The Court's discretion

The Court's power to make orders for remediation is quite broad. Among other things, the Court balances the public interest in ensuring compliance with the law against the expense or inconvenience that flows from compliance (Warringah Shire Council v Sedevic (1987) 10 NSWLR 335).

In this case, there were two main issues for determination:

  • the degree of contamination of the fill material; and
  • the appropriate method for managing the contamination.

The evidence

The evidence showed that the fill material contained some bonded asbestos on its surface areas, and the average concentration of lead in the fill exceeded maximum prescribed levels. However, the expert evidence was divided as to the extent of asbestos and lead contamination and the way to go about managing the contaminated material.

On the one hand, the defence expert said that the asbestos was confined to surface areas and the presence of lead was concentrated in certain hotspots. In the defence expert's opinion, the removal of surface asbestos and the hotspots would effectively remove contaminants from the fill. There would be no need to remove the remaining fill material.

On the other hand, the council's expert (which the Court preferred) opined that surface samples were a reflection of contamination levels throughout the fill material. This was, amongst other things, because:

  • the fill material was relatively homogenous and from the same source;
  • asbestos had been observed below the surface on the fill batters;
  • there had been no extensive testing of fill material beyond the surface to conclude that asbestos was only confined to the surface and the earthmoving equipment used to place the fill on the land would have mixed it and distributed the asbestos throughout the fill profile; and
  • samples of material at the BBR property revealed the presence of asbestos.

Since the material had been collected from the BBR property and deposited at the premises, without any effort to identify and separate contaminants, there was a likelihood that surface samples were a reflection of the whole of the fill material.

The Court recognised that reuse of waste material, such as fill in development sites, provides a genuine public benefit. However, in determining whether or not the fill should remain on the premises, the Court had regard to the precautionary principle, ie. that caution should be exercised where there is uncertainty concerning the nature and scope of environmental harm.

The Court found that the earthmoving works needed to remediate the fill and also stabilise and re-compact the fill created a risk that the bonded asbestos would be disturbed and broken down further, potentially releasing harmful asbestos fibres. In addition, while entombment was possible it would be difficult because of the nature of the soils, ridge lines and valleys. Further, in removing just surface asbestos and the lead hotspots, it was possible that contaminants deeper in the fill would be displaced.

In light of these circumstances, the Court ordered that all of the fill material needed to be removed.

Implications for developers and landowners

On the facts of this case, there was no evidence before the Court of airborne asbestos fibres or actual harm to human beings. Nevertheless, it ordered complete removal of the imported fill material exercising the precautionary principle.

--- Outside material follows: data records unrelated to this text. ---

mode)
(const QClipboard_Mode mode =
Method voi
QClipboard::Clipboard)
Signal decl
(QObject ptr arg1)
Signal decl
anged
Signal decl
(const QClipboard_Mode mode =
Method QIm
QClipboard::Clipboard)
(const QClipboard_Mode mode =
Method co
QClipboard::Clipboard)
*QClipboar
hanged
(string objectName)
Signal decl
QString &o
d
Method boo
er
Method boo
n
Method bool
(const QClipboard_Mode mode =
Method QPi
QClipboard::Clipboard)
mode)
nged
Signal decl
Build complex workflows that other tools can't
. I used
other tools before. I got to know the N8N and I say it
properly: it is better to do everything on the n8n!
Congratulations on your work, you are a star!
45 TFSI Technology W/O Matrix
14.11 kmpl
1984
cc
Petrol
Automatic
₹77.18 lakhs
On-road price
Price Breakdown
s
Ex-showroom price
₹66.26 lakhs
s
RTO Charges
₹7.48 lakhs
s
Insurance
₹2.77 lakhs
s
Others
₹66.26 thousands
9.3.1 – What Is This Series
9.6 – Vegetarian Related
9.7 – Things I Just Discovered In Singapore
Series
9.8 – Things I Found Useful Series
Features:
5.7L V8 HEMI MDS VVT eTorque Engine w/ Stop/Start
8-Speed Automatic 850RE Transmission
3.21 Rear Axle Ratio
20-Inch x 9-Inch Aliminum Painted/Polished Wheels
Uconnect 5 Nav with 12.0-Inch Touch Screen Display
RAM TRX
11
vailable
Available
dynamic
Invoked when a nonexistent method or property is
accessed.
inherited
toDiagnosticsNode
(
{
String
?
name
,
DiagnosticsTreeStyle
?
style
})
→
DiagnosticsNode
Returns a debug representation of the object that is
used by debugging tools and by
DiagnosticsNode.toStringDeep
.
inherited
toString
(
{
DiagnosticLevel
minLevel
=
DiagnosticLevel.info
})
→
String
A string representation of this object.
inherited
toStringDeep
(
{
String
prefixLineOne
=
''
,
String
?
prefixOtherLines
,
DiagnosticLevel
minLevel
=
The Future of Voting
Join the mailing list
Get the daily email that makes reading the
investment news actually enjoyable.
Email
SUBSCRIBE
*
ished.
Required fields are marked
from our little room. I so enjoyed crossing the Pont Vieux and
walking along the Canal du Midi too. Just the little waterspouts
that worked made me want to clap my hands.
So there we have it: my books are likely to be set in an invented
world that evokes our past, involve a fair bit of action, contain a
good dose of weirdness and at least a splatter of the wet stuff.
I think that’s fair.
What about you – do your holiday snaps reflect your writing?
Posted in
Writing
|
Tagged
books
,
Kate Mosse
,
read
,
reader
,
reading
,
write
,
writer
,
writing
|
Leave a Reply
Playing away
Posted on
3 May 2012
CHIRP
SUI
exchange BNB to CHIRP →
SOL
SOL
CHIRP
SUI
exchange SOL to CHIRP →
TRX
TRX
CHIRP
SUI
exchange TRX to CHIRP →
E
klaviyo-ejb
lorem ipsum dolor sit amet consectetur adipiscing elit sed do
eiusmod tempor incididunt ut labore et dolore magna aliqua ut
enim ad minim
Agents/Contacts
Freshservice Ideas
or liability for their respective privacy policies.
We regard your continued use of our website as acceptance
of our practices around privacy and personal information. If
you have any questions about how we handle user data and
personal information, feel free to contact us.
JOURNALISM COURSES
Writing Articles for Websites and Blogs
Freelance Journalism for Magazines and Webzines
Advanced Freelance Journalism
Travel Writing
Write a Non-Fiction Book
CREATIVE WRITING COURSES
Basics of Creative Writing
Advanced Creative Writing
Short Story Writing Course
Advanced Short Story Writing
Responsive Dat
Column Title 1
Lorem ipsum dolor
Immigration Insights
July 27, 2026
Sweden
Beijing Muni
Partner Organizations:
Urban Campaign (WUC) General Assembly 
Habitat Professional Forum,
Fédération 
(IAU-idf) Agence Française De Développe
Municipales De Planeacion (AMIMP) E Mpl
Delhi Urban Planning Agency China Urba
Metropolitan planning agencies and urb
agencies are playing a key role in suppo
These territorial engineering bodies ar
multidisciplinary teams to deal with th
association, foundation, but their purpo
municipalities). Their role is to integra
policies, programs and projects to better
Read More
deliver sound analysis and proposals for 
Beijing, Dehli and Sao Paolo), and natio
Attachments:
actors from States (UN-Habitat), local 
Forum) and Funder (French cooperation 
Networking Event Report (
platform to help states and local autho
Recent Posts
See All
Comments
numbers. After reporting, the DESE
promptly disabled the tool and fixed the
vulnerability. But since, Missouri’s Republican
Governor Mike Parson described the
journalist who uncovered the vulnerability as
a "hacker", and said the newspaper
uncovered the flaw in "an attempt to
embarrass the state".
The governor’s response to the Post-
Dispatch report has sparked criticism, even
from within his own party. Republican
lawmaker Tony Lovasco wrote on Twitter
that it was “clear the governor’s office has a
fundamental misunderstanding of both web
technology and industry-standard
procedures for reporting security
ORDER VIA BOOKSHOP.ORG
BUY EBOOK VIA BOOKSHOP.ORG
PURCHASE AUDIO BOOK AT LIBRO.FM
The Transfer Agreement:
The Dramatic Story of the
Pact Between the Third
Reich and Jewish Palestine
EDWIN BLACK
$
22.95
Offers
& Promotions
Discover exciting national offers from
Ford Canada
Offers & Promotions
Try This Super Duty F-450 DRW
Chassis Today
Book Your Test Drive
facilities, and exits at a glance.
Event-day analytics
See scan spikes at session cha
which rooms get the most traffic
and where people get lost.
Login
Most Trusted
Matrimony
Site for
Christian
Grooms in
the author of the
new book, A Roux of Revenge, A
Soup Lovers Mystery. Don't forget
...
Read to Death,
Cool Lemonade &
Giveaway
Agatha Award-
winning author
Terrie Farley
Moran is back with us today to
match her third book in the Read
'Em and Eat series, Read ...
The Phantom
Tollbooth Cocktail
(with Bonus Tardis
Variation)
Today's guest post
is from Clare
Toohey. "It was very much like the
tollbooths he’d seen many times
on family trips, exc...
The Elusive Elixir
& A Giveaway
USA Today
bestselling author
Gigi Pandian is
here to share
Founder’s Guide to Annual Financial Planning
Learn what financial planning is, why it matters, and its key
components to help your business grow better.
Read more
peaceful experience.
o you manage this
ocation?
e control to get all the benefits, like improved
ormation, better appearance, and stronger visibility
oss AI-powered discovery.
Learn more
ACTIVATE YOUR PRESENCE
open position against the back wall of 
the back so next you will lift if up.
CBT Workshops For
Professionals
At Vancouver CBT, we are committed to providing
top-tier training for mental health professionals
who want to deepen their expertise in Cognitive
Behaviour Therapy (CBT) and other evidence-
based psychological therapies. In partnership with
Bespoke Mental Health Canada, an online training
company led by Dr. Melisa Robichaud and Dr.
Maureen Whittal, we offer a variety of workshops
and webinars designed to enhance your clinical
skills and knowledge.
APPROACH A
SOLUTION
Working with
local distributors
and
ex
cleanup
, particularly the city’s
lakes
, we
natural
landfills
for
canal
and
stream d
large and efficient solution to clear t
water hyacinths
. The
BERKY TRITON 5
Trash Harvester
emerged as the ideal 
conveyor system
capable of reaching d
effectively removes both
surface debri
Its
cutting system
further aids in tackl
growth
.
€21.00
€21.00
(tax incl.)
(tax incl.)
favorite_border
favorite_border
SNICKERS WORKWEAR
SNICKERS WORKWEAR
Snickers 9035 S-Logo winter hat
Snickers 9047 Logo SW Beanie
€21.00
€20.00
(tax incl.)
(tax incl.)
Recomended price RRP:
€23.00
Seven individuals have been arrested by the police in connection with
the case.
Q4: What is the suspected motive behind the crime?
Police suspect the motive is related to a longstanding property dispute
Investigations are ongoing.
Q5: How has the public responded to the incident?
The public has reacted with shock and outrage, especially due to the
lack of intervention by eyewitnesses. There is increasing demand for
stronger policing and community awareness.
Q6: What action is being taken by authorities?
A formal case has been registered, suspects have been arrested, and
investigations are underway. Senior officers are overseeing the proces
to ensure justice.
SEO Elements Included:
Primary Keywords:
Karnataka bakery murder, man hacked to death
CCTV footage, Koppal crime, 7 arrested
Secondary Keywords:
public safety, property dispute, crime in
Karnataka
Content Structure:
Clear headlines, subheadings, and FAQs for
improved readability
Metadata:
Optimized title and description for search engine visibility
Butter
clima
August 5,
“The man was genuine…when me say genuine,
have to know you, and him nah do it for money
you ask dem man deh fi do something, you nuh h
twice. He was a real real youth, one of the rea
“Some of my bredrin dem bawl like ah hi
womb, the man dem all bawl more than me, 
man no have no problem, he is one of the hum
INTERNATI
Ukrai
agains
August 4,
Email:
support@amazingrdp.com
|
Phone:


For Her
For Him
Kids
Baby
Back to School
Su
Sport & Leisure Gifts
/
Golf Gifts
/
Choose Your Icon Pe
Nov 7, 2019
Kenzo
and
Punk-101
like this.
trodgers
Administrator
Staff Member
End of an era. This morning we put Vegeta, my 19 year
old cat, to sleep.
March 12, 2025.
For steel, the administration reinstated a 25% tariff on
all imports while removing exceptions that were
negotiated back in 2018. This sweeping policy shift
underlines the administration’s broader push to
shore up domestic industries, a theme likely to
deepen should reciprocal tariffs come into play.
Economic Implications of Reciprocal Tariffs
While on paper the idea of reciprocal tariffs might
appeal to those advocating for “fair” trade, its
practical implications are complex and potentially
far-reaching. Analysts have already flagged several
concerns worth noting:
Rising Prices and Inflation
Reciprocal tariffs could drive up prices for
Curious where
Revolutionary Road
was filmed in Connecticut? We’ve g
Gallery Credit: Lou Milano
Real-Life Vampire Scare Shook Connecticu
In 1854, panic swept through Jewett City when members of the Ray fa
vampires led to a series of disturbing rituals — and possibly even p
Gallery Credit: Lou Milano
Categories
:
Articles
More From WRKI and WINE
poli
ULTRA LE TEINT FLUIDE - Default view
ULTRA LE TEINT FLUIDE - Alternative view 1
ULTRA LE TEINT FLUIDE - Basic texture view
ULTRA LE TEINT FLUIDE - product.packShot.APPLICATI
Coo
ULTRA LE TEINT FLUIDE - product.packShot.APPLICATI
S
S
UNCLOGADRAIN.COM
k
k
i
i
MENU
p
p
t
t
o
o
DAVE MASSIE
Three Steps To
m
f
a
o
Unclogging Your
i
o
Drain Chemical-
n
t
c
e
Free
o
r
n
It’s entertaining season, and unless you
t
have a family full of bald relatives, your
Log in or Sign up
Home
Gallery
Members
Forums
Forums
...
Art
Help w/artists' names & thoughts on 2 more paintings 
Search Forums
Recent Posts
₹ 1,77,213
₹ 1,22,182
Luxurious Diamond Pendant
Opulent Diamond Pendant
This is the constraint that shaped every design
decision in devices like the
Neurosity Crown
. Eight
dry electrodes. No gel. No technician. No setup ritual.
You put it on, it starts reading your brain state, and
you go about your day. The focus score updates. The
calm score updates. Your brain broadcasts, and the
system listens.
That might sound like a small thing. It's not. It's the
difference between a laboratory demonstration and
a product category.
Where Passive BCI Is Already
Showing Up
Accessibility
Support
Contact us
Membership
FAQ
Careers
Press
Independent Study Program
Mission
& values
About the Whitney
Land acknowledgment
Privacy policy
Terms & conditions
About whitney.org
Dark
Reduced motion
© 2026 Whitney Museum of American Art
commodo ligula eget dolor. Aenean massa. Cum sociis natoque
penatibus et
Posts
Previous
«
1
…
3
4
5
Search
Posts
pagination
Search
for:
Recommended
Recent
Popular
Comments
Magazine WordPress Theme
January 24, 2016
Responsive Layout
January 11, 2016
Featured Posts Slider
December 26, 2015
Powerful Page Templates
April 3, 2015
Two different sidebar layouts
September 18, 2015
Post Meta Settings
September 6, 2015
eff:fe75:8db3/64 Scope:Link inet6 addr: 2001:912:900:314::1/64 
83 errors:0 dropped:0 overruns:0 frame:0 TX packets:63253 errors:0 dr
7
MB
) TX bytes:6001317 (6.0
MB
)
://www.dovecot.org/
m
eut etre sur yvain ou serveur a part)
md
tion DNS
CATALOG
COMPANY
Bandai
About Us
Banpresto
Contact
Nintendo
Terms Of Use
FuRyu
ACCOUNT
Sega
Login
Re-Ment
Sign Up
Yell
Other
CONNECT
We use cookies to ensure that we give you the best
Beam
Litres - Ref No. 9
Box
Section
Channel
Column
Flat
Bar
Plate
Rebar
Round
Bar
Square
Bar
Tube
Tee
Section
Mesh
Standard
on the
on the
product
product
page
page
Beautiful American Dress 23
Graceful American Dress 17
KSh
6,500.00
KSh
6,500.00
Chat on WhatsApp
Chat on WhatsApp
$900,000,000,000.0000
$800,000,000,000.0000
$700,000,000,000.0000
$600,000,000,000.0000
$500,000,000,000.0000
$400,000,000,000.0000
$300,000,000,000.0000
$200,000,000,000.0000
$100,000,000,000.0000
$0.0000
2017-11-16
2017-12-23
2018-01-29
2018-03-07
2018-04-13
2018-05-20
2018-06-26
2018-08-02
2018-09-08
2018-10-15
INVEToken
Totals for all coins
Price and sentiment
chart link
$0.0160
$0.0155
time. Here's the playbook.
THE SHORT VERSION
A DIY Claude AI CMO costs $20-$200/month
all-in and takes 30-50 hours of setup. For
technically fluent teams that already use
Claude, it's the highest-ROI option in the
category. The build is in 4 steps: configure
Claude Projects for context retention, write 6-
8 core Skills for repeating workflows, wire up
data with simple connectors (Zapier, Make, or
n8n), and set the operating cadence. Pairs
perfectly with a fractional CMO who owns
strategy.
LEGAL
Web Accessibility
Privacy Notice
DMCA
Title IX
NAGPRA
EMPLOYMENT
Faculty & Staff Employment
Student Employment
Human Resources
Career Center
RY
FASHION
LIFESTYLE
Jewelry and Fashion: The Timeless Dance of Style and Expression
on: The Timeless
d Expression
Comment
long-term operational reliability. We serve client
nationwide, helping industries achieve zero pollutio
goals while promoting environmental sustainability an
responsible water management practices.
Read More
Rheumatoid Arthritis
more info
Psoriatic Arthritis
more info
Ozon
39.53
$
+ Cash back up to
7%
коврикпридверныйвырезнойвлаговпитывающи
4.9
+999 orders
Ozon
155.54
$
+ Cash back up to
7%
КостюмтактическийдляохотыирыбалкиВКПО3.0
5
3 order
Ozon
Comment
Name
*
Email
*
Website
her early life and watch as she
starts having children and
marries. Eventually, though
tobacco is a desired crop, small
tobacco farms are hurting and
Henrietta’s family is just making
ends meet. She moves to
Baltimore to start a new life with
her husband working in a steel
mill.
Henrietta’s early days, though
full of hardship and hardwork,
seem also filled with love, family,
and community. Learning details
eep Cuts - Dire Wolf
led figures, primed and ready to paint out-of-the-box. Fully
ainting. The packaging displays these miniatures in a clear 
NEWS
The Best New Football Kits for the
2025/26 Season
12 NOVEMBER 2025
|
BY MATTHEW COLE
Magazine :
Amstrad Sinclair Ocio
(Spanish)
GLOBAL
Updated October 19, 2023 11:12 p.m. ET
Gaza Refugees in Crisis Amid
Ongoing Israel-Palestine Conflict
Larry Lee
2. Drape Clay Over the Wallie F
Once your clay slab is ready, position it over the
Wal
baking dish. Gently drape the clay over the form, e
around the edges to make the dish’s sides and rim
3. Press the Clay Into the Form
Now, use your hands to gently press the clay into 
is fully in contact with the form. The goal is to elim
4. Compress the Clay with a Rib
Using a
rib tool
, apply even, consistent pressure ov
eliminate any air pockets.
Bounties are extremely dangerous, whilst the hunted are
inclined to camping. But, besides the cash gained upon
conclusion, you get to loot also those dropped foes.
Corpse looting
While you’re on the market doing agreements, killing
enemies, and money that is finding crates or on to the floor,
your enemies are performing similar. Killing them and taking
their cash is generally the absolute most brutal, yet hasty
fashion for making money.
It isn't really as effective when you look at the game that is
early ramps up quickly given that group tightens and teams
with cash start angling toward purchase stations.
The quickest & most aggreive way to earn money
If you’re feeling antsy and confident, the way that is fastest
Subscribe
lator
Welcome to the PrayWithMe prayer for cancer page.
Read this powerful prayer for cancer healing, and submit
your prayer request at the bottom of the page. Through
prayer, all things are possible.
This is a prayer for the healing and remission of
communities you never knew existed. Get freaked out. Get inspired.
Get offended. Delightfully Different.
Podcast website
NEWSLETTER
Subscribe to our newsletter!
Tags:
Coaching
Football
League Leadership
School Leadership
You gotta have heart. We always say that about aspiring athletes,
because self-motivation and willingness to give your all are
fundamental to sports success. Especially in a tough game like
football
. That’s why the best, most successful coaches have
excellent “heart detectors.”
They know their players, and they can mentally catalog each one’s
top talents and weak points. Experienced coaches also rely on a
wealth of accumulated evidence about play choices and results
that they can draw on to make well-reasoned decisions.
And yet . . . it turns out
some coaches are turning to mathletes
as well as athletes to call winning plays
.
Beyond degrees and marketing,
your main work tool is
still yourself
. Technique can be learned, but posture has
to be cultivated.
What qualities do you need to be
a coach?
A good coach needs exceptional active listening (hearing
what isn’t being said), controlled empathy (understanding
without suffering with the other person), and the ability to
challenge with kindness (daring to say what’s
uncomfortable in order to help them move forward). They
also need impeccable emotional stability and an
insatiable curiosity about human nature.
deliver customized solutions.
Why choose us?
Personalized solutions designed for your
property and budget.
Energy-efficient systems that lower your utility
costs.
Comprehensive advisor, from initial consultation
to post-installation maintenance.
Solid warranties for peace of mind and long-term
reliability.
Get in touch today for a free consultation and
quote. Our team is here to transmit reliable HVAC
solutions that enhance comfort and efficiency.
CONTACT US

The Court's decision is instructive for developers, consultants, contractors, landowners and anyone else who needs to either dispose of or use fill material (which may contain some residual contamination). Sufficient sampling of the fill material needs to be undertaken to identify the extent of any contamination and any risk of harm to humans and the environment if it is to be re-used; or classify it for waste disposal purposes. It is also important to remember that once fill material leaves the premises, there are various waste, planning and pollution laws that need to be complied with.